The main issue here is that the actual table within these files can start at any line. They can be in line 10 or in line 100 of those files. It is basically a system generated report that creates multiple files, but it always has a summary in the top which is not part of the table. Since the summary can be small or big, the table ends up starting anywhere within those files.
They do have their headers in common though (Total Count, Event Time, Associated Client Count, Authenticated Client Count). And they are always preceded of the words "AP Total Client Count" on the line above before the table starts.
If you are on MAC or Linux, it's simple to write a command line script to strip everything down to the header line and concatenate it to a single file. It might even be possible on Window's powershell, but I haven't used it.
The R alternate is to use readLines{base} to bring in the file and then use stringr to filter out all lines that don't begin with a numeric. Then you would write it back as a csv, import it back with readr and use colnames to add back in the headers. It will be more complicated if any of the preheader summaries begin with a numeric.
Once that's working for a single file, iterating over csv files in a single directory is fairly straightforward and we can continue the discussion.
Then you read it first, figure out the position, where the table actually starts, and read it again, skipping all the rows that do not contain what you want:
library(readr)
# Read in file
rawfile = read_lines("Table_Text.csv")
# find the begin of the table
begin_table = match("Table starts here", rawfile)
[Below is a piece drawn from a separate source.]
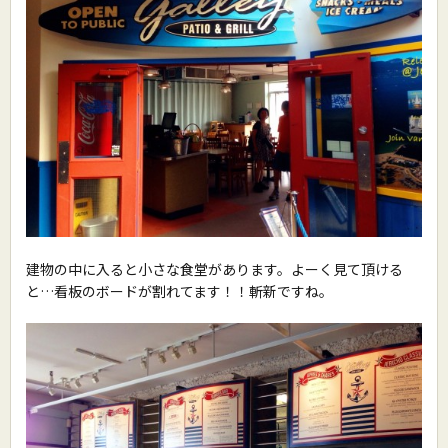
建物の中に入ると小さな食堂があります。よーく見て頂ける
と…看板のボードが割れてます！！斬新ですね。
# Read again, but skip first rows
table = read_delim("Table_Text.csv", skip = begin_table,
delim = "\t")
You may need to change the text to look for and maybe the separator in the read_delim, you could also use read_csv. (I just generated a tab-separated file)
Hi Matthias, your solution works flawlessly for a part of the problem.
It enables me to capture the table within a single file.
The other part of the issue is not addressed however. There are multiple files in the folder (could be 10, 20, 30, changes every month) and the idea is to look at all the files, extract and union the tables as the information on each one is different (pertains to different days of the week within the a desired timeframe).
Here a potential solution:
1.) Identify the files, and write the list into a vector, check out list.files() for that. files = list.files(path, options)
2.) Create a for-loop, going through the file list
for (file2load in files) {..}
and perform:
2A.) The input of the file. -> see above
imported_file = read_csv(file2load)...
2B.) The combination of the files. This depents on your files, e.g. if all files have the same col.names you can use bind_rows (from dplyr).
merged_file = bind_rows(merged_file, imported_file)
However in this case you should have an empty file first, to actually attach the files to.
This you can do outside(!) of the for-loop with a single file that you imported, just extracting the column names:
merged_file = imported_file1[FALSE,]
Try the combination first with 2 or 3 files you address directly:
file1 =
file2 =
file3 =
files = c(file1, file2, file3)
Then work on the loop and the automated generation of the list.